Abel. Un western metafisico pure per questi motivi ha una storia non riassumibile e una trama profonda e sfuggente. Lo sceriffo pistolero, dopo aver perso il padre, assieme ai suoi organizza un piano per liberare la madre, arrestata con l'accusa di aver rubato uno stallone e condannata all'impiccagione. Nonostante la donna li abbia abbandonati da piccoli, i fratelli Crow vogliono salvarla e incroceranno cowboy e indiani, sciamani e avventurieri, medici e prostitute, demoni e fantasmi: la madre rappresenta la figura che custodisce l'inquietudine della tensione ontologica, «cerca il senso, la gerarchia, la logica, l'inizio e la fine».

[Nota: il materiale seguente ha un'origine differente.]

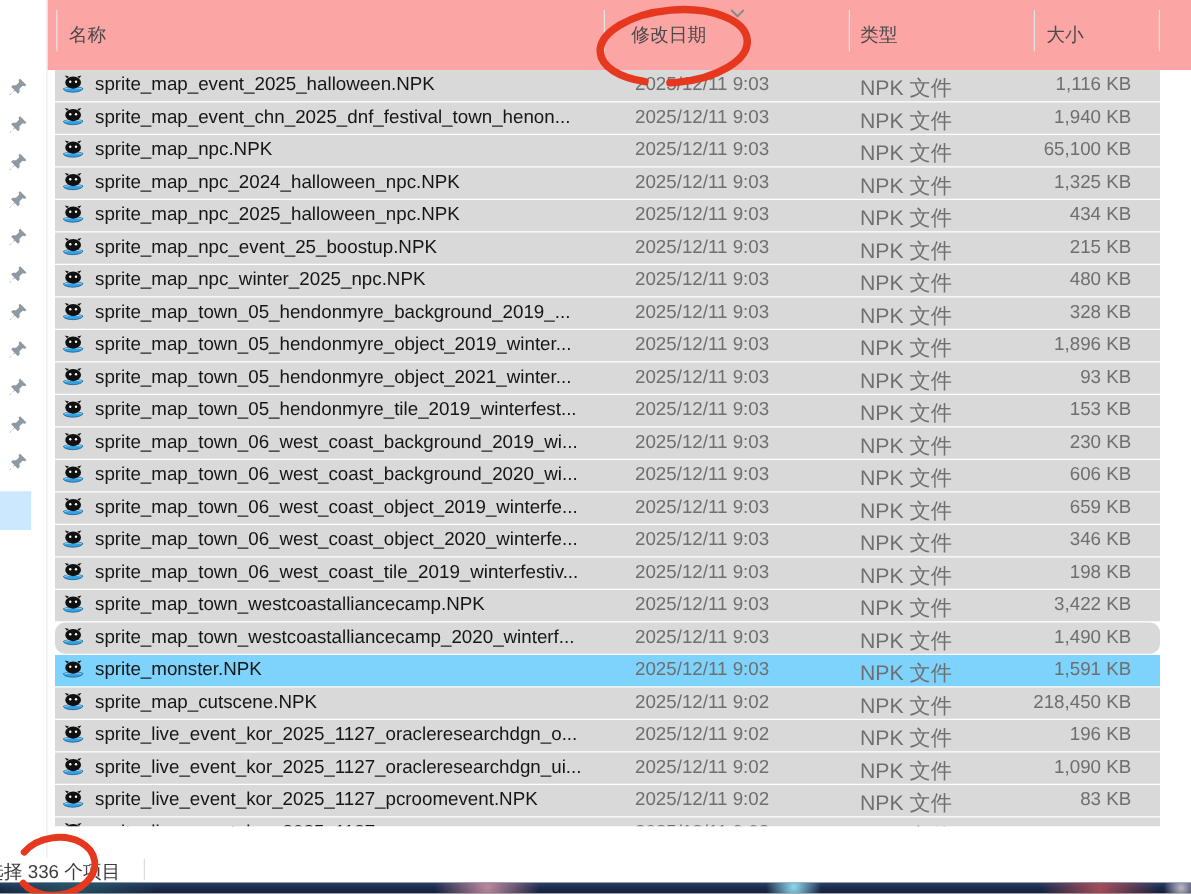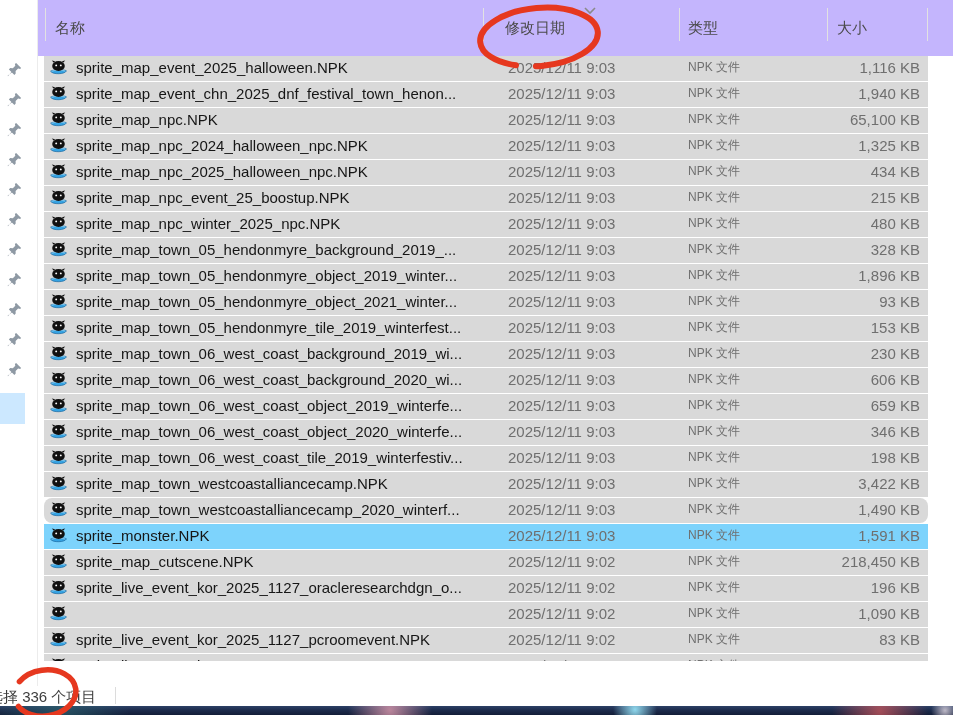--- a/index.html
+++ b/index.html
@@ -14,7 +14,7 @@
   .pin svg{display:block;width:15px;height:15px;}
   #nav-selected{position:absolute;left:0;top:393px;width:25px;height:31px;background:#cce8ff;}
   
-  #col-header{position:absolute;left:0;top:0;width:953px;height:56px;background:#c4b5fd;text-align:center;}
+  #col-header{position:absolute;left:0;top:0;width:953px;height:56px;background:#fca5a5;text-align:center;}
   .hcol{position:absolute;top:19px;font-size:15px;color:#4a4a4a;white-space:nowrap;}
   .hsep{position:absolute;top:8px;width:1px;height:33px;background:#e2e2e2;}
   #sort-chevron{position:absolute;left:583px;top:6px;width:14px;height:9px;}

Si rivela centrale del romanzo e per restituirla a sé e al mondo Abel s'imbatterà in magie e sparatorie, vicesceriffi i quali citano Voltaire e pistoleri che si affidano maldestramente a Hume. Un percorso punteggiato da filosofi e da una bruja che gli spiega perché non è ancora nato, è «solo un soffio di anima che non ha ancora trovato casa». Il tragitto per arrivarci ha il segno di un labirinto e conviene seguire la traccia di Aristotele, «uno dei primi a immaginare che qualcosa di ultimo dimori in ogni cosa reale», congiungendosi con le certezze della sapienza degli sciamani: «Ogni racconto, capimmo, non era che un capitolo di una lunga saga di cui a quanto pare facevamo parte». La parzialità nel tutto. La verità dell'Adesso dell'Infinito.

 

Alla scrittura narrativa non può restare che coglierlo. «Di tutta la vita che si è vissuta e si vivrà a saper aspettare, e prima che tutto si dissolva si incontra il racconto, in attimi speciali, sulla propria strada. È sbagliato aspettarsi qualcosa di lineare, come istintivamente si sarebbe portati a fare. Più facilmente, il racconto di quello che sei stato e che sarai ti viene incontro come una pelle chiazzata di bagliori pozzanghere lasciate indietro da un uragano in fuga. Vi si specchia il cielo».